EXERCISE DESCRIPTION
Please reproduce the stretch of the log-linear analysis text from "Log-linear analysis is" through "at a time.^[1])" word for word.

[[ SELECTED EXTRACT, beginning ]]

Log-linear analysis

Last updated June 13, 2023

Log-linear analysis is a technique used in statistics to examine the relationship between more than two categorical variables. The technique is used for both hypothesis testing and model building. In both these uses, models are tested to find the most parsimonious (i.e., least complex) model that best accounts for the variance in the observed frequencies. (A Pearson's chi-square test could be used instead of log-linear analysis, but that technique only allows for two of the variables to be compared at a time.^[1])

Fitting criterion

Log-linear analysis uses a likelihood ratio statistic $\mathrm {X} ^{2}$ that has an approximate chi-square distribution when the sample size is large:^[2]

\mathrm {X} ^{2}=2\sum O_{ij}\ln {\frac {O_{ij}}{E_{ij}}},

where

\ln =

natural logarithm;

O_{ij}=

observed frequency in cell_ij (i = row and j = column);

E_{ij}=

expected frequency in cell_ij.

\mathrm {X} ^{2}=

the deviance for the model.^[3]

Assumptions

There are three assumptions in log-linear analysis:^[2]

1. The observations are independent and random;

2. Observed frequencies are normally distributed about expected frequencies over repeated samples. This is a good approximation if both (a) the expected frequencies are greater than or equal to 5 for 80% or more of the categories and (b) all expected frequencies are greater than 1. Violations to this assumption result in a large reduction in power. Suggested solutions to this violation are: delete a variable, combine levels of one variable (e.g., put males and females together), or collect more data.

3. The logarithm of the expected value of the response variable is a linear combination of the explanatory variables. This assumption is so fundamental that it is rarely mentioned, but like most linearity assumptions, it is rarely exact and often simply made to obtain a tractable model.

[[ SELECTED EXTRACT, end ]]
[[ INFORMATION PROVIDED, beginning ]]

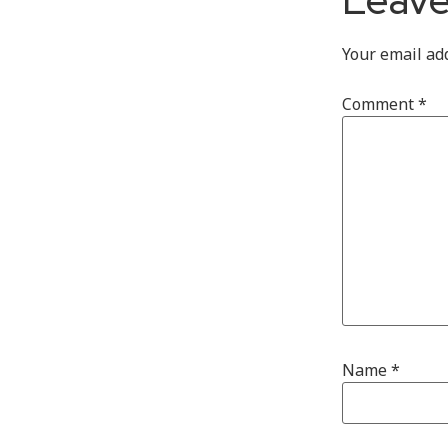
Your email ad
Comment
*
Name
*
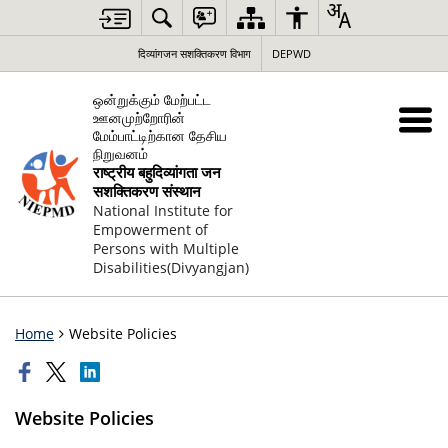
दिव्यांगजन सशक्तिकरण विभाग
DEPWD
ஒன்றுக்கும் மேற்பட்ட
ஊனமுற்றோரின்
மேம்பாட்டிற்கான தேசிய
நிறுவனம்
राष्ट्रीय बहुदिव्यांगता जन
सशक्तिकरण संस्थान
National Institute for
Empowerment of
Persons with Multiple
Disabilities(Divyangjan)
Home
Website Policies
Website Policies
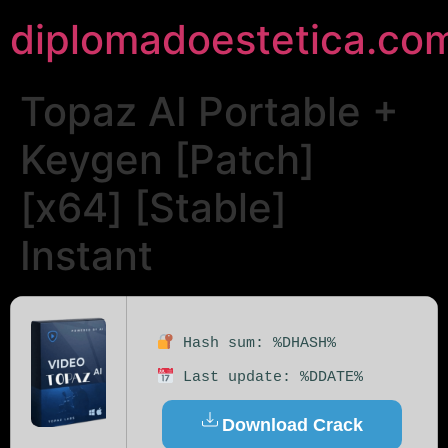
diplomadoestetica.co
Topaz AI Portable +
Keygen [Patch]
[x64] [Stable]
Instant
Hash sum: %DHASH%
Last update: %DDATE%
Download Crack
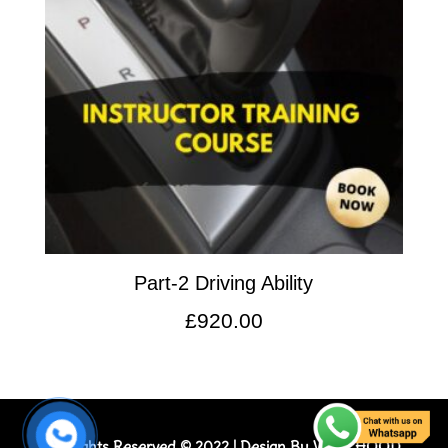
Part-2 Driving Ability
£
920.00
All Rights Reserved © 2022 | Design By
WEB_HOOD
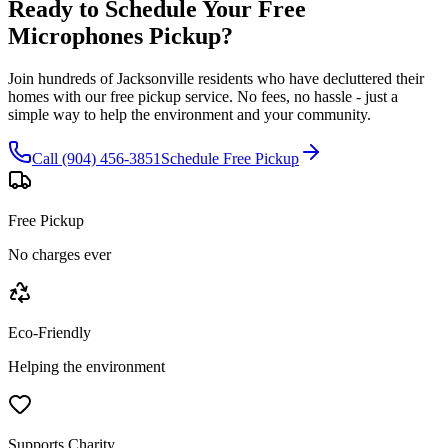
Ready to Schedule Your Free
Microphones
Pickup?
Join hundreds of Jacksonville residents who have decluttered their
homes with our free pickup service. No fees, no hassle - just a
simple way to help the environment and your community.
Call (904) 456-3851
Schedule Free Pickup
Free Pickup
No charges ever
Eco-Friendly
Helping the environment
Supports Charity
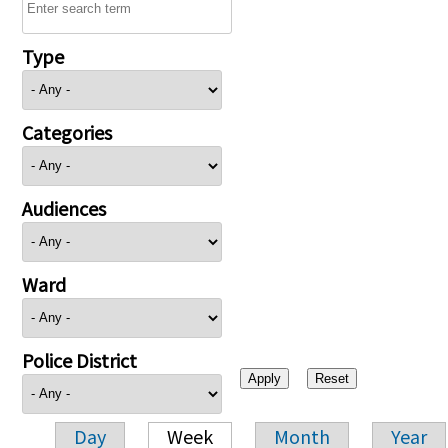
Type
Categories
Audiences
Ward
Police District
Day
Week
Month
Year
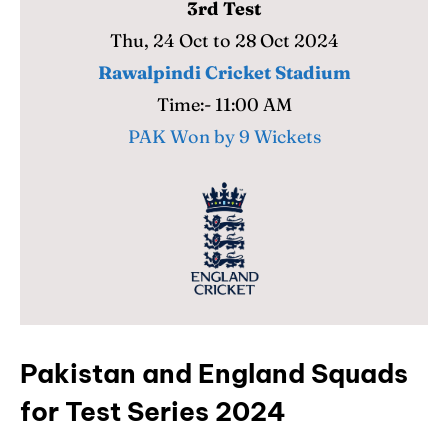
3rd Test
Thu, 24 Oct to 28 Oct 2024
Rawalpindi Cricket Stadium
Time:- 11:00 AM
PAK Won by 9 Wickets
Pakistan and England Squads
for Test Series 2024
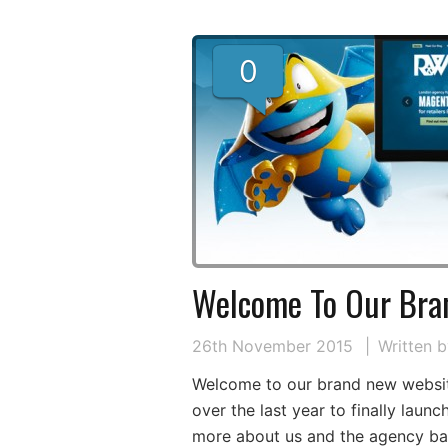
0
Welcome To Our Bra
26th November 2015
Written 
Welcome to our brand new websit
over the last year to finally laun
more about us and the agency bas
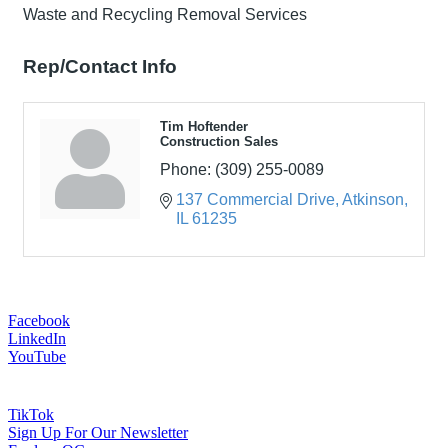
Waste and Recycling Removal Services
Rep/Contact Info
Tim Hoftender
Construction Sales
Phone:
(309) 255-0089
137 Commercial Drive
Atkinson
IL
61235
Facebook
LinkedIn
YouTube
TikTok
Sign Up For Our Newsletter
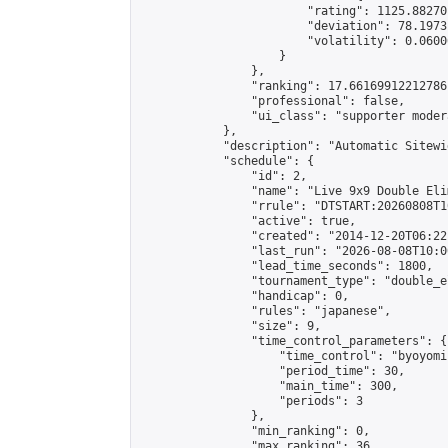
                        "rating": 1125.88270
                        "deviation": 78.1973
                        "volatility": 0.0600
                    }

                },

                "ranking": 17.66169912212786,
                "professional": false,

                "ui_class": "supporter moder
            },

            "description": "Automatic Sitewi
            "schedule": {

                "id": 2,

                "name": "Live 9x9 Double Eli
                "rrule": "DTSTART:20260808T1
                "active": true,

                "created": "2014-12-20T06:22
                "last_run": "2026-08-08T10:0
                "lead_time_seconds": 1800,

                "tournament_type": "double_e
                "handicap": 0,

                "rules": "japanese",

                "size": 9,

                "time_control_parameters": {

                    "time_control": "byoyomi"
                    "period_time": 30,

                    "main_time": 300,

                    "periods": 3

                },

                "min_ranking": 0,

                "max_ranking": 36,
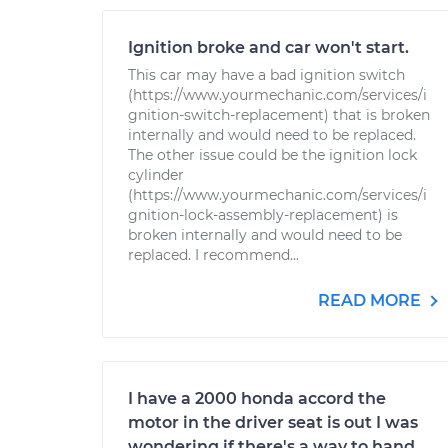
Ignition broke and car won't start.
This car may have a bad ignition switch
(https://www.yourmechanic.com/services/i
gnition-switch-replacement) that is broken
internally and would need to be replaced.
The other issue could be the ignition lock
cylinder
(https://www.yourmechanic.com/services/i
gnition-lock-assembly-replacement) is
broken internally and would need to be
replaced. I recommend...
READ MORE
I have a 2000 honda accord the
motor in the driver seat is out I was
wondering if there's a way to hand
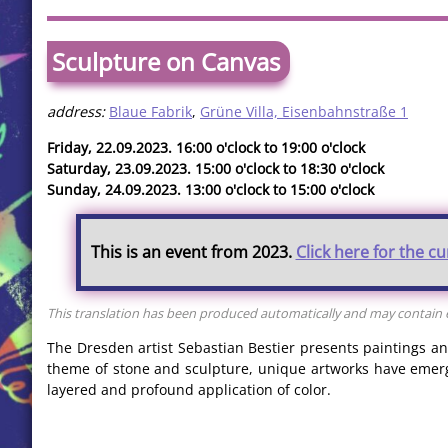
Sculpture on Canvas
address:
Blaue Fabrik
,
Grüne Villa, Eisenbahnstraße 1
Friday, 22.09.2023. 16:00 o'clock to 19:00 o'clock
Saturday, 23.09.2023. 15:00 o'clock to 18:30 o'clock
Sunday, 24.09.2023. 13:00 o'clock to 15:00 o'clock
This is an event from 2023.
Click here for the c
This translation has been produced automatically and may contain er
The Dresden artist Sebastian Bestier presents paintings and
theme of stone and sculpture, unique artworks have emerg
layered and profound application of color.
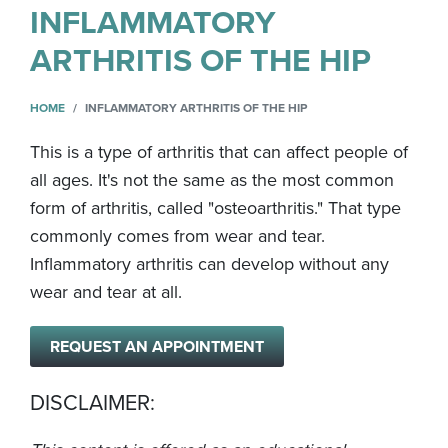
INFLAMMATORY
ARTHRITIS OF THE HIP
HOME
INFLAMMATORY ARTHRITIS OF THE HIP
This is a type of arthritis that can affect people of
all ages. It's not the same as the most common
form of arthritis, called "osteoarthritis." That type
commonly comes from wear and tear.
Inflammatory arthritis can develop without any
wear and tear at all.
REQUEST AN APPOINTMENT
DISCLAIMER:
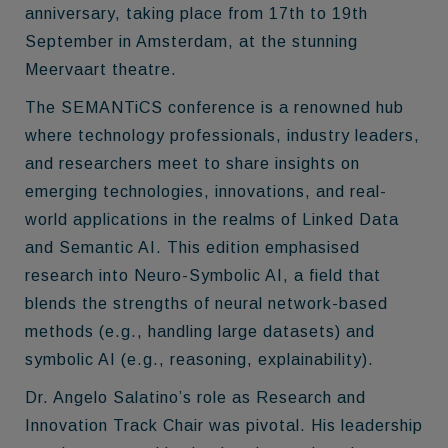
anniversary, taking place from 17th to 19th
September in Amsterdam, at the stunning
Meervaart theatre.
The SEMANTiCS conference is a renowned hub
where technology professionals, industry leaders,
and researchers meet to share insights on
emerging technologies, innovations, and real-
world applications in the realms of Linked Data
and Semantic AI. This edition emphasised
research into Neuro-Symbolic AI, a field that
blends the strengths of neural network-based
methods (e.g., handling large datasets) and
symbolic AI (e.g., reasoning, explainability).
Dr. Angelo Salatino’s role as Research and
Innovation Track Chair was pivotal. His leadership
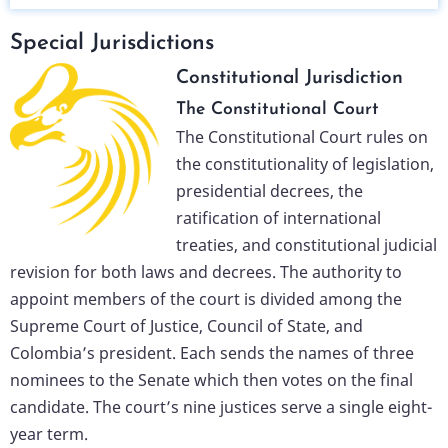
Special Jurisdictions
Constitutional Jurisdiction
The Constitutional Court
The Constitutional Court rules on
the constitutionality of legislation,
presidential decrees, the
ratification of international
treaties, and constitutional judicial
revision for both laws and decrees. The authority to
appoint members of the court is divided among the
Supreme Court of Justice, Council of State, and
Colombia’s president. Each sends the names of three
nominees to the Senate which then votes on the final
candidate. The court’s nine justices serve a single eight-
year term.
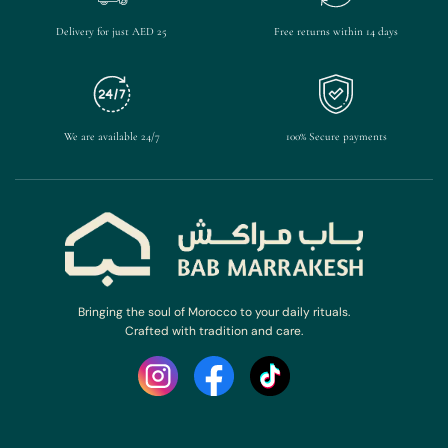
Delivery for just AED 25
Free returns within 14 days
We are available 24/7
100% Secure payments
Bringing the soul of Morocco to your daily rituals.
Crafted with tradition and care.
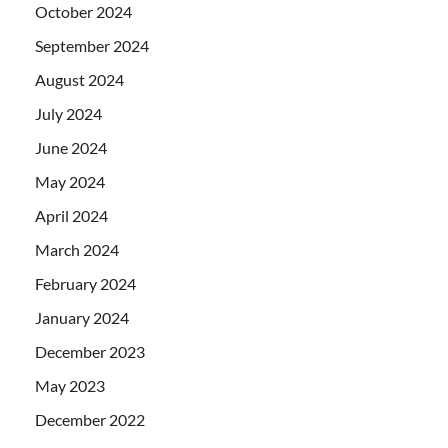
October 2024
September 2024
August 2024
July 2024
June 2024
May 2024
April 2024
March 2024
February 2024
January 2024
December 2023
May 2023
December 2022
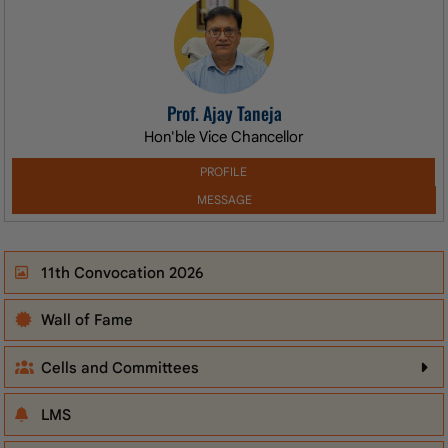
Prof. Ajay Taneja
Hon'ble Vice Chancellor
PROFILE
MESSAGE
11th Convocation 2026
Wall of Fame
Cells and Committees
LMS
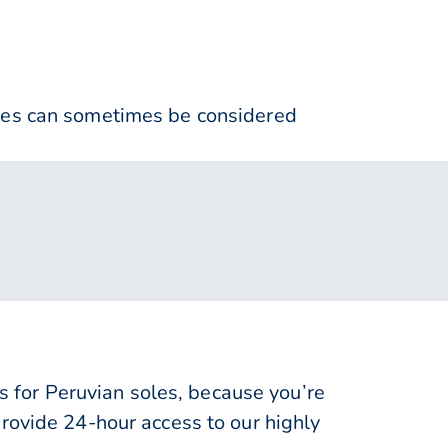
nses can sometimes be considered
for Peruvian soles, because you’re
rovide 24-hour access to our highly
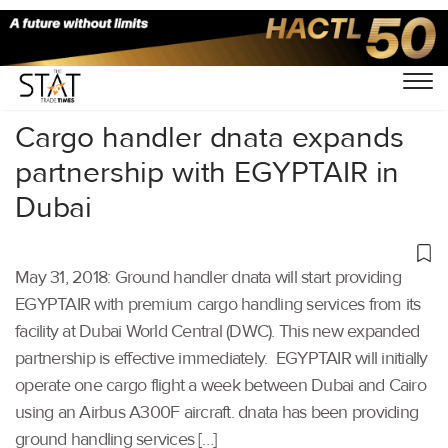
Home
/
Others
/
Cargo handler dnata expands
partnership with EGYPTAIR in
Dubai
May 31, 2018: Ground handler dnata will start providing
EGYPTAIR with premium cargo handling services from its
facility at Dubai World Central (DWC). This new expanded
partnership is effective immediately. EGYPTAIR will initially
operate one cargo flight a week between Dubai and Cairo
using an Airbus A300F aircraft. dnata has been providing
ground handling services […]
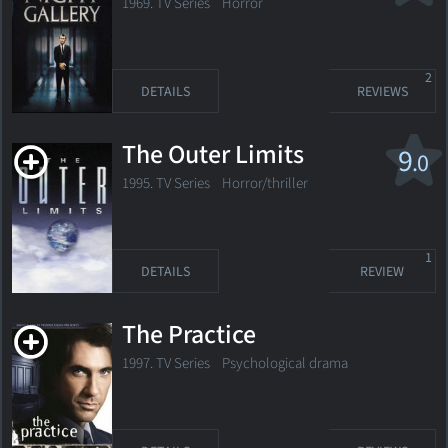
1969. TV Series
Horror
2
DETAILS
REVIEWS
The Outer Limits
9
.0
1995. TV Series
Horror/thriller
1
DETAILS
REVIEW
The Practice
1997. TV Series Psychological drama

[[ INFORMATION PROVIDED, end ]]

TASK ANSWER
Log-linear analysis is a technique used in statistics to examine the relationship between more than two categorical variables. The technique is used for both hypothesis testing and model building. In both these uses, models are tested to find the most parsimonious (i.e., least complex) model that best accounts for the variance in the observed frequencies. (A Pearson's chi-square test could be used instead of log-linear analysis, but that technique only allows for two of the variables to be compared at a time.^[1])